Clinical Presentation

• Altered bowel habits, iron‑deficiency anemia, rectal bleeding/melena, abdominal pain, weight loss.
• Right‑sided lesions: occult bleeding, anemia; left‑sided lesions: change in caliber, obstruction; rectal lesions: tenesmus, hematochezia.

Diagnosis

• Colonoscopy: gold standard for detection, biopsy, and polypectomy.
• Pathology: histologic confirmation; mismatch repair (MMR) IHC or MSI testing to screen for Lynch syndrome and prognostication.
• Staging: contrast‑enhanced CT chest/abdomen/pelvis; MRI pelvis for rectal cancer; CEA baseline.

Staging (AJCC TNM)

• T: depth of invasion through the bowel wall.
• N: number of regional lymph nodes involved.
• M: presence of distant metastasis (liver, lung, peritoneum, etc.).

Management

Colon Cancer

• Localized disease: oncologic colectomy with high ligation and adequate lymphadenectomy (≥12 nodes) is standard; adjuvant chemotherapy for stage III and selected high‑risk stage II.
• Obstruction/perforation: consider stenting (bridge to surgery) or urgent surgery; manage sepsis.

Rectal Cancer

• Local staging with MRI; multidisciplinary planning.
• Locally advanced (cT3/4 or N+): total neoadjuvant therapy (chemoradiation and systemic chemotherapy) followed by total mesorectal excision (TME); non‑operative “watch‑and‑wait” may be considered for complete clinical responders in qualified centers.
• Early T1 lesions: local excision if favorable features; otherwise TME.

Metastatic CRC

• Molecular profiling: RAS/RAF, HER2, MSI/dMMR to guide targeted therapy and immunotherapy.
• Systemic therapy backbones: fluoropyrimidine + oxaliplatin/irinotecan; biologics (anti‑VEGF, anti‑EGFR in RAS wild‑type left‑sided tumors); immunotherapy for MSI‑H/dMMR.
• Oligometastatic disease: consider metastasectomy or ablative therapy (liver, lung) within MDT.

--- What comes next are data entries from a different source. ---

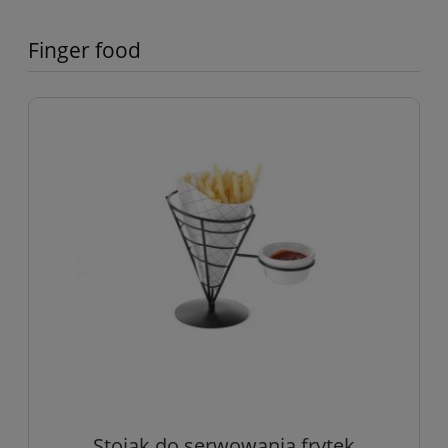
Finger food
Stojak do serwowania frytek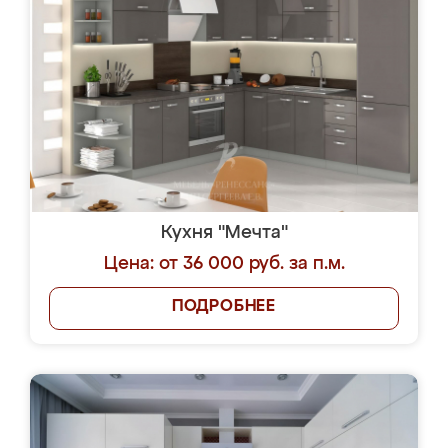
Кухня "Мечта"
Цена: от 36 000 руб. за п.м.
ПОДРОБНЕЕ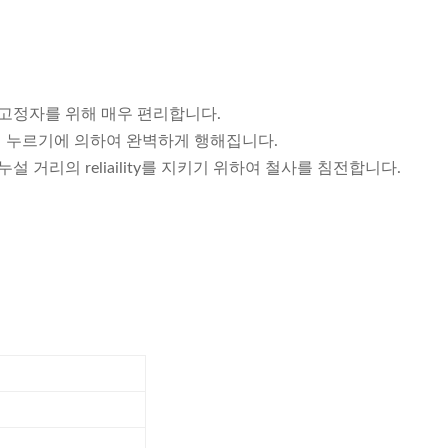
터 고정자를 위해 매우 편리합니다.
출에게 누르기에 의하여 완벽하게 행해집니다.
설 거리의 reliaility를 지키기 위하여 철사를 침전합니다.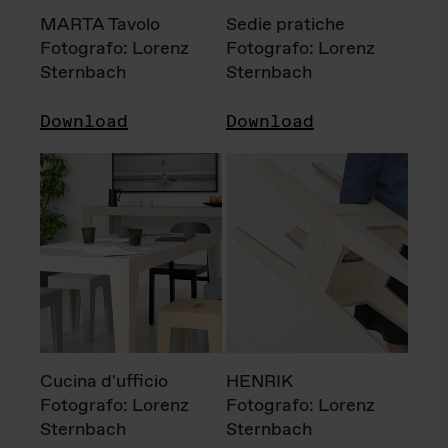
MARTA Tavolo
Sedie pratiche
Fotografo: Lorenz
Fotografo: Lorenz
Sternbach
Sternbach
Download
Download
Cucina d'ufficio
HENRIK
Fotografo: Lorenz
Fotografo: Lorenz
Sternbach
Sternbach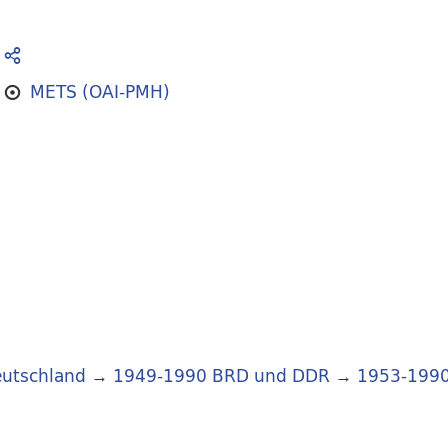
METS (OAI-PMH)
utschland
→
1949-1990 BRD und DDR
→
1953-199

Surveillance and Prevention

• Post‑treatment surveillance: periodic history/physical, CEA, CT imaging, and colonoscopy per guideline stage.
• Screening: average‑risk adults begin at age 45 with one of the following—colonoscopy (q10y), FIT (q1y), FIT‑DNA (q3y), CT colonography (q5y), or flexible sigmoidoscopy (q5–10y). Positive non‑colonoscopy tests should be followed by diagnostic colonoscopy.
• Risk reduction: maintain healthy weight, physical activity, limit alcohol, avoid smoking; consider aspirin chemoprevention for selected high‑risk individuals after risk–benefit discussion.

Key Takeaways

• Most CRCs arise from premalignant polyps; screening and polypectomy prevent cancer and reduce mortality.
• Management is stage‑ and site‑specific; rectal cancer requires MRI staging and MDT planning.
• Molecular profiling informs therapy in advanced disease and identifies hereditary syndromes.